[Zestaw zadań]
[a] Kto i w którym roku jako pierwszy zastosował luzowanie ilościowe według tekstu o luzowaniu ilościowym?
[b] Rozwiń tekst o luzowaniu ilościowym, dopisując jego dalszy ciąg po ostatnim zdaniu.

[Fragment tekstu]
----

Stosowanie przez banki centralne luzowania ilościowego, można porównać do przypisywania przez lekarzy antybiotyków na wszystko: jest szansa, że pomoże, ale na dłuższą metę niesie ze sobą szereg konsekwencji, niekoniecznie pozytywnych. Czym zatem luzowanie ilościowe jest, poza tym, że jest psuciem pieniądza?

Czym jest luzowanie ilościowe?

Luzowanie ilościowe (quantitative easing, QE) to termin, który zrobił furorę po ostatnim kryzysie finansowym. Jednak jako pierwsi zastosowali je Japończycy w 2001 roku, którzy po latach utrzymywania stóp procentowych na poziomie bliskim zera, nie dysponowali już narzędziami do dalszego pobudzania gospodarki. Sięgnęli po tzw. niestandardowe instrumenty polityki pieniężnej.

Co robi bank centralny, jeśli w gospodarce jest recesja, a nikt nie chce zaciągać kredytów i zwiększać wydatków? Obniża stopy procentowe – pisze Witold M. Orłowski w „Edukatorze ekonomicznym”, dodatku do Polityki nr 11 z marca 2015 roku. – A co robi, kiedy stopy są już na poziomie zerowym, a kredytów nadal nie przybywa? Stosuje luzowanie ilościowe.

Jeżeli bank centralny uważa, że w gospodarce jest zbyt mało pieniądza, kredyt jest drogi, banki niechętnie go udzielają, a przedsiębiorstwa nie inwestują, może próbować zwiększyć ilość pieniądza na rynku poprzez obniżkę stóp procentowych, po których udziela pożyczek bankom komercyjnym. Banki oddają w zastaw posiadane przez siebie komercyjne papiery wartościowe, zyskując płynniejszą gotówkę, która jednak sama w sobie nie zarabia. By pieniądze zaczęły zarabiać, banki zaczynają udzielać kredytów.

Jeżeli jednak banki komercyjne czują się niepewnie i obawiają się ryzyka związanego z udzielaniem kredytów wynikającego ze złej koniunktury, banki centralne stosują luzowanie ilościowe. Różnice tkwią w tym, że skupowane są znacznie większe ilości papierów wartościowych, kupowane są znacznie bardziej ryzykowne aktywa (dzięki czemu bank centralny przenosi część ryzyka na siebie) i jest to proces jednostronny. Banki komercyjne uwolnione od ryzykownych papierów, a jednocześnie wyposażone w dużą ilość gotówki, mogą udzielać znacznie więcej kredytów, akceptując ryzyko wynikające z wyższego poziomu niespłacalności kredytów.

----

Wpisy zbioru danych:
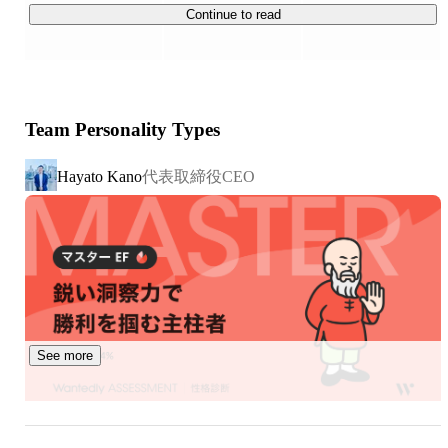
完全自己出資で株式会社PQDを設立。1年で売り上げが1.5
Continue to read
宿泊施設に関しては、10室前後の旅館業で運営している
億程まで拡大。
物件が15施設程度で日に日に物件数が増えています。

弊社の運営する宿泊施設のほとんどは、フロントを無人に
て運営しています。

Team Personality Types
フロントの無人化は、運営に係るコストカットを実現する
だけでなく、コロナ禍の三密防止の観点からお客様にも大
代表取締役CEO
Hayato Kano
変ご好評いただいております。

▍今後について

2020年のコロナ禍から現在に至るまで弊社の事業は拡大
しています。

全国で100棟、約500室の宿泊施設を運営しており、稼働
率は90％を超えています。

今後も続々と新規物件の立ち上げをしていく予定です。

See more
現在では、自社で施設を建てる事も考えております。

また、ECサイトでの物販事業も反響が多く今後も事業拡
大して行く予定です。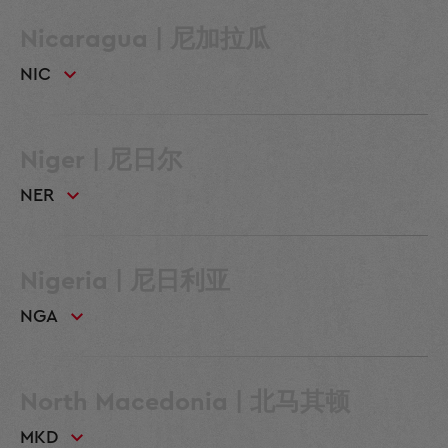
Nicaragua | 尼加拉瓜
NIC
Niger | 尼日尔
NER
Nigeria | 尼日利亚
NGA
North Macedonia | 北马其顿
MKD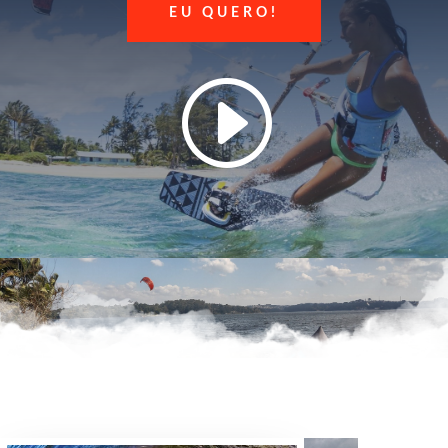
EU QUERO!
I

----

[Oczekiwane odpowiedzi]
[a] Japończycy, w 2001 roku.

[b]
– Czyli coś, co w standardowej polityce pieniężnej uchodziłoby za herezję, a uzasadnione może być tylko najwyższą koniecznością przeciwdziałania kryzysowi – podsumowuje w „Edukatorze ekonomicznym” prof. Orłowski.

QE po 2008 roku

W wyniku kryzysu finansowego z 2008 roku, drastycznie zmniejszyła się ilość pieniędzy, którymi dysponowali ludzie, firmy i rządy. To przełożyło się na dalszą recesję, która rozlewała się na cały świat. W ślady Japonii poszły banki centralne USA oraz Wielkiej Brytanii. A w kolejnych latach dołączyły do nich także Europejski Bank Centralny, Szwedzki Bank Narodowy, a także Bank Japonii (z kolejnym program QE).

Historia pokazuje, że luzowanie ilościowe nie jest do końca bezpieczne, a jego rezultat nie jest łatwy do przewidzenia, zarówno jeśli chodzi o zamierzony skutek w formie wzrostu ilości kredytów, efekt inflacyjny, jak i cały koszt operacji.

Japonia jest przykładem na to, że proces ten może zakończyć się względnym powodzeniem. Kraj ten utrzymuje stopy procentowe na poziomie bliskim zera (lub poniżej) od niemalże połowy lat 90-tych. Średnia inflacja w latach 1992-2018 wynosiła tam zaledwie 0,27 proc. i w całym tym czasie tylko raz, w 2014 roku, przekroczyła poziom 2 proc.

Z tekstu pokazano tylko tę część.